Side door, Chartres
Most doors, even the most massive and impregnable doors, can be opened with a key that fits into a child's hand.
Routine bedtime stories are the key to creating successful and lifelong readers.
According to the leading study Becoming a Nation of Readers (Anderson et al. 1985), reading aloud is recognized as “the single most important activity for building the knowledge required for eventual success in reading.”
Reading aloud to children prepares them for reading success in the following ways:
- Reading, by definition, is "meaningful interaction with text." When parents read aloud to children, they offer children the opportunity to clarify meaning of the plot, to discuss illustrations, to qualify new vocabulary, and, most importantly, to enjoy the process together.
- Children develop strong positive emotional ties with books.
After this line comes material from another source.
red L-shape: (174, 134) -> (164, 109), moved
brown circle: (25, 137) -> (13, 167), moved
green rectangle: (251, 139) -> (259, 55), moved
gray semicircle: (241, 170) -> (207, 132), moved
They associate feelings of comfort and worthiness in the time parents spend in reading to them. They also develop a sense of empathy with characters in stories.
- When parents read text aloud, they model reading fluency. Children gain the ability to read smoothly and in a conversational manner.
- Vocabulary development is a key component to reading success. Children encounter far more new vocabulary words in print than they do in conversation (so do adults, of course). A study by Hayes and Athens (1988) claims that when adults talk with other adults, they use about 17 rare words* for every 1,000 words. When an adult talks to a ten-year old child, they will use approximately 11 rare words for every 1,000. In contrast, children’s books use 30 rare words for every 1,000; almost twice as many rare words as an adult conversation. (*Rare words are words that are outside our basic 10,000 word conversational vocabulary.
- Children develop better listening skills, especially if the topic or title has been selected by the child. When selecting books to read aloud, parents can further increase the child's reading ability and knowledge base if they provide informational text (non-fiction) as well as fiction on a topic that interests the child.
If I could give one gift to every new parent, it would be for them to realize the vast importance of a seemingly simple task....to give their children the key to lifelong reading success....A Bedtime Story.